WhisperSync is not a service providing Internet access (unlike Barnes & Noble’s "buy from us using our special built-in 3G service but do anything else via your wireless connection"), WhisperSync is just an application running in the background that syncs your current location in a purchased book or movie to your other Amazon Kindles or Kindle apps on other devices.
So, how do I like it?
So far, I’m really enjoying the Kindle Fire. I had an iPad 2, but I lost it to my wife (no problem there, she needed it <grin>). Me, I like the gadgets, and the Kindle Fire definitely qualifies.
The iPad 2 just works. Need an app, go to the Apple App Store and buy it.
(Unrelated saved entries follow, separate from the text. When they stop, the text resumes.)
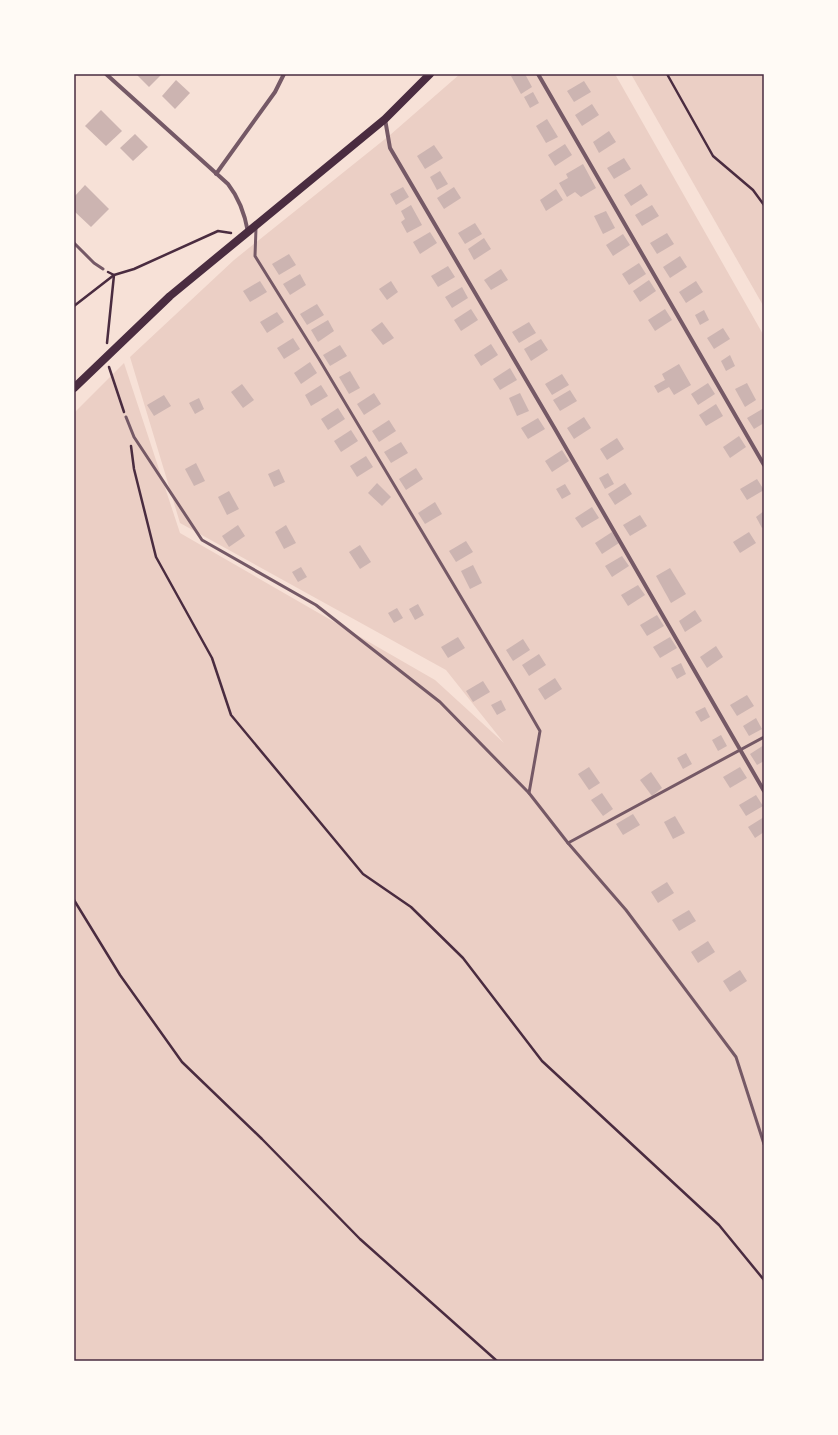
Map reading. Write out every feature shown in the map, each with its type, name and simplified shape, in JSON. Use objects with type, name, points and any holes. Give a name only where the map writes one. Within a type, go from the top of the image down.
[{"type":"main road","points":[[74,388],[170,296],[385,119],[430,74]]},
{"type":"street","points":[[106,74],[233,190],[246,218],[246,233]]},
{"type":"street","points":[[216,174],[275,92],[284,74]]},
{"type":"street","points":[[538,74],[764,465]]},
{"type":"street","points":[[385,119],[390,148],[555,428],[764,791]]},
{"type":"lane","points":[[256,226],[255,256],[540,731],[529,793]]},
{"type":"lane","points":[[74,243],[94,263],[103,269]]},
{"type":"lane","points":[[126,417],[134,438],[202,540],[316,605],[440,702],[529,793],[568,843],[626,910],[736,1057],[764,1144]]},
{"type":"lane","points":[[568,843],[764,737]]},
{"type":"path","points":[[667,74],[713,156],[753,190],[764,205]]},
{"type":"path","points":[[74,306],[114,275],[134,269],[218,231],[246,233]]},
{"type":"path","points":[[103,269],[114,275]]},
{"type":"path","points":[[114,275],[106,358],[126,417]]},
{"type":"path","points":[[130,439],[134,469],[156,557],[212,658],[231,715],[363,874],[411,906],[464,958],[542,1062],[719,1225],[764,1280]]},
{"type":"path","points":[[74,900],[120,974],[182,1062],[360,1239],[497,1361]]},
{"type":"shaded area","points":[[460,74],[615,74],[764,336],[764,1121],[762,1114],[764,1144],[764,1361],[74,1361],[74,413],[124,363],[180,533],[435,680],[504,743],[446,670],[180,523],[130,357],[234,260],[390,135]]},
{"type":"shaded area","points":[[631,74],[764,74],[764,307]]},
{"type":"building","points":[[137,74],[162,74],[149,87]]},
{"type":"building","points":[[516,74],[525,74],[532,87],[521,94],[511,76]]},
{"type":"building","points":[[176,80],[190,93],[175,109],[162,96]]},
{"type":"building","points":[[584,81],[591,92],[574,102],[567,91]]},
{"type":"building","points":[[533,92],[539,103],[530,108],[524,97]]},
{"type":"building","points":[[592,104],[599,115],[582,126],[575,115]]},
{"type":"building","points":[[101,110],[122,131],[106,146],[85,126]]},
{"type":"building","points":[[547,119],[558,137],[546,143],[536,126]]},
{"type":"building","points":[[609,131],[616,142],[599,153],[593,142]]},
{"type":"building","points":[[135,134],[148,147],[133,161],[120,148]]},
{"type":"building","points":[[565,144],[572,155],[555,166],[548,155]]},
{"type":"building","points":[[434,145],[443,158],[425,169],[417,156]]},
{"type":"building","points":[[624,158],[631,169],[614,179],[607,168]]},
{"type":"building","points":[[583,164],[596,188],[581,197],[575,192],[567,197],[559,183],[568,178],[566,174]]},
{"type":"building","points":[[440,171],[448,184],[437,190],[430,177]]},
{"type":"building","points":[[641,184],[648,195],[631,206],[624,195]]},
{"type":"building","points":[[85,185],[109,209],[91,227],[74,211],[74,197]]},
{"type":"building","points":[[403,187],[409,197],[396,205],[390,194]]},
{"type":"building","points":[[454,187],[461,198],[444,209],[437,198]]},
{"type":"building","points":[[556,189],[563,200],[546,211],[540,200]]},
{"type":"building","points":[[411,205],[422,225],[407,233],[401,222],[405,219],[401,211]]},
{"type":"building","points":[[652,205],[659,216],[642,226],[635,215]]},
{"type":"building","points":[[606,211],[615,228],[603,234],[594,216]]},
{"type":"building","points":[[475,223],[482,234],[465,244],[458,233]]},
{"type":"building","points":[[430,232],[437,243],[420,254],[413,242]]},
{"type":"building","points":[[667,233],[674,244],[657,254],[650,243]]},
{"type":"building","points":[[623,234],[630,245],[613,256],[606,245]]},
{"type":"building","points":[[484,238],[491,249],[474,260],[468,249]]},
{"type":"building","points":[[289,254],[296,265],[279,275],[272,264]]},
{"type":"building","points":[[680,256],[687,267],[670,278],[663,267]]},
{"type":"building","points":[[639,263],[646,274],[629,285],[622,274]]},
{"type":"building","points":[[448,266],[455,277],[438,287],[431,276]]},
{"type":"building","points":[[501,269],[508,280],[491,290],[484,280]]},
{"type":"building","points":[[300,274],[306,285],[290,295],[283,284]]},
{"type":"building","points":[[649,280],[656,291],[640,302],[633,291]]},
{"type":"building","points":[[260,281],[267,292],[250,302],[243,291]]},
{"type":"building","points":[[391,281],[398,292],[387,300],[379,289]]},
{"type":"building","points":[[696,281],[703,292],[686,303],[679,292]]},
{"type":"building","points":[[462,287],[468,298],[452,308],[445,297]]},
{"type":"building","points":[[317,304],[324,315],[307,325],[300,314]]},
{"type":"building","points":[[471,309],[478,320],[461,331],[454,320]]},
{"type":"building","points":[[665,309],[672,320],[655,331],[648,320]]},
{"type":"building","points":[[704,310],[709,320],[700,325],[695,315]]},
{"type":"building","points":[[277,312],[284,322],[267,333],[260,322]]},
{"type":"building","points":[[328,320],[334,331],[318,342],[311,330]]},
{"type":"building","points":[[382,322],[394,338],[383,345],[371,330]]},
{"type":"building","points":[[529,322],[536,333],[519,343],[512,332]]},
{"type":"building","points":[[723,328],[730,339],[714,349],[707,338]]},
{"type":"building","points":[[293,338],[300,349],[284,359],[277,348]]},
{"type":"building","points":[[541,339],[548,350],[531,361],[524,349]]},
{"type":"building","points":[[491,344],[498,355],[481,366],[474,355]]},
{"type":"building","points":[[340,345],[347,356],[330,366],[323,355]]},
{"type":"building","points":[[730,355],[735,366],[726,371],[721,361]]},
{"type":"building","points":[[310,362],[317,373],[301,384],[294,373]]},
{"type":"building","points":[[679,364],[691,385],[674,395],[669,387],[658,393],[654,386],[665,380],[662,374]]},
{"type":"building","points":[[510,368],[517,380],[500,390],[493,379]]},
{"type":"building","points":[[350,371],[360,388],[349,394],[339,377]]},
{"type":"building","points":[[562,374],[569,385],[552,395],[545,384]]},
{"type":"building","points":[[708,383],[715,394],[698,405],[691,394]]},
{"type":"building","points":[[747,383],[756,400],[745,407],[735,389]]},
{"type":"building","points":[[242,384],[254,400],[243,408],[231,392]]},
{"type":"building","points":[[321,385],[328,396],[311,406],[305,395]]},
{"type":"building","points":[[570,390],[577,401],[560,411],[553,400]]},
{"type":"building","points":[[374,393],[381,404],[364,415],[357,404]]},
{"type":"building","points":[[520,393],[529,411],[517,416],[509,398]]},
{"type":"building","points":[[164,395],[171,406],[154,416],[147,405]]},
{"type":"building","points":[[199,398],[204,409],[195,414],[189,403]]},
{"type":"building","points":[[716,404],[723,416],[706,426],[699,415]]},
{"type":"building","points":[[338,408],[345,419],[328,430],[321,419]]},
{"type":"building","points":[[764,408],[764,423],[754,429],[747,418]]},
{"type":"building","points":[[584,417],[591,428],[574,439],[567,428]]},
{"type":"building","points":[[538,418],[545,429],[528,439],[521,428]]},
{"type":"building","points":[[389,420],[396,431],[379,442],[372,431]]},
{"type":"building","points":[[351,430],[358,441],[341,452],[334,441]]},
{"type":"building","points":[[739,436],[746,447],[730,458],[723,447]]},
{"type":"building","points":[[617,438],[624,449],[607,460],[600,449]]},
{"type":"building","points":[[401,442],[408,453],[391,463],[384,452]]},
{"type":"building","points":[[562,450],[569,461],[552,472],[545,461]]},
{"type":"building","points":[[366,456],[373,467],[357,477],[350,466]]},
{"type":"building","points":[[196,463],[205,481],[194,486],[185,469]]},
{"type":"building","points":[[416,468],[423,479],[406,490],[399,479]]},
{"type":"building","points":[[279,469],[285,482],[274,487],[268,474]]},
{"type":"building","points":[[608,473],[614,484],[605,489],[599,478]]},
{"type":"building","points":[[757,479],[764,490],[747,500],[740,489]]},
{"type":"building","points":[[377,483],[391,497],[382,506],[368,493]]},
{"type":"building","points":[[625,483],[632,494],[615,505],[608,494]]},
{"type":"building","points":[[565,484],[571,494],[562,499],[556,489]]},
{"type":"building","points":[[229,491],[239,509],[227,515],[218,497]]},
{"type":"building","points":[[435,502],[442,514],[425,524],[418,513]]},
{"type":"building","points":[[592,507],[599,518],[582,528],[575,518]]},
{"type":"building","points":[[764,511],[764,527],[762,528],[756,517]]},
{"type":"building","points":[[640,515],[647,526],[630,536],[623,525]]},
{"type":"building","points":[[238,525],[245,536],[229,547],[222,536]]},
{"type":"building","points":[[286,525],[296,543],[284,549],[275,532]]},
{"type":"building","points":[[612,532],[619,543],[602,554],[595,543]]},
{"type":"building","points":[[749,532],[756,543],[740,553],[733,542]]},
{"type":"building","points":[[466,541],[473,552],[456,562],[449,551]]},
{"type":"building","points":[[360,545],[371,562],[360,569],[349,552]]},
{"type":"building","points":[[622,556],[629,566],[612,577],[605,566]]},
{"type":"building","points":[[473,565],[482,583],[470,589],[461,571]]},
{"type":"building","points":[[301,567],[307,577],[298,582],[292,572]]},
{"type":"building","points":[[670,568],[686,594],[671,603],[656,576]]},
{"type":"building","points":[[638,585],[645,595],[628,606],[621,595]]},
{"type":"building","points":[[418,604],[424,615],[415,620],[409,609]]},
{"type":"building","points":[[397,608],[403,618],[394,623],[388,613]]},
{"type":"building","points":[[695,610],[702,621],[685,632],[679,621]]},
{"type":"building","points":[[657,615],[664,626],[647,636],[640,625]]},
{"type":"building","points":[[458,637],[465,648],[448,658],[441,647]]},
{"type":"building","points":[[670,637],[677,648],[660,658],[653,647]]},
{"type":"building","points":[[523,639],[530,650],[513,661],[506,650]]},
{"type":"building","points":[[716,646],[723,657],[707,668],[700,657]]},
{"type":"building","points":[[539,654],[546,665],[529,676],[522,665]]},
{"type":"building","points":[[681,663],[686,674],[677,679],[671,668]]},
{"type":"building","points":[[555,678],[562,689],[545,700],[538,689]]},
{"type":"building","points":[[483,681],[490,692],[473,702],[466,691]]},
{"type":"building","points":[[747,695],[754,706],[737,716],[730,705]]},
{"type":"building","points":[[501,700],[506,710],[497,715],[491,705]]},
{"type":"building","points":[[705,707],[710,717],[701,722],[695,712]]},
{"type":"building","points":[[756,718],[762,729],[749,736],[743,726]]},
{"type":"building","points":[[721,735],[727,746],[718,751],[712,740]]},
{"type":"building","points":[[764,745],[764,761],[757,765],[750,754]]},
{"type":"building","points":[[686,753],[692,764],[683,769],[677,758]]},
{"type":"building","points":[[589,767],[600,783],[589,790],[578,774]]},
{"type":"building","points":[[740,767],[747,778],[730,788],[723,777]]},
{"type":"building","points":[[651,772],[662,788],[652,796],[640,780]]},
{"type":"building","points":[[602,793],[613,809],[603,816],[591,800]]},
{"type":"building","points":[[756,795],[763,806],[746,816],[739,805]]},
{"type":"building","points":[[633,814],[640,825],[623,835],[616,824]]},
{"type":"building","points":[[675,816],[685,833],[673,839],[664,822]]},
{"type":"building","points":[[764,817],[764,832],[755,838],[748,827]]},
{"type":"building","points":[[667,882],[674,893],[658,903],[651,892]]},
{"type":"building","points":[[689,910],[696,921],[679,931],[672,920]]},
{"type":"building","points":[[708,941],[715,952],[698,963],[691,952]]},
{"type":"building","points":[[740,970],[747,981],[730,992],[723,981]]}]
With the Kindle Fire, the Amazon Kindle Fire App Store is easy to use and easy to find fun apps – some useful ones, too.
Amazon appears to have structured the Kindle Fire to make their money from subsequent ecommerce, giving the user easy access to purchase ebooks, videos and apps. However, many of the apps in their app store are free. If you are a "member" (their new word) of their Amazon Prime Service, you get free streaming of videos to your computer and to your Kindle.
Not all videos are free (most aren’t), but they advertise that over 10,000 popular instant videos are available at no additional cost. Their most recent announcement is that Amazon Prime members also get access to the new Kindle Owners’ Lending Library, where you can choose from thousands of books to borrow for free, as frequently as a book a month, with no due dates.
After four days of ownership, my call is that the Kindle Fire is a "keeper" — and I would recommend the AAmazon Prime service for the quick shipments/quick delivery of purchases from Amazon and for the free video streaming that is now part of the service.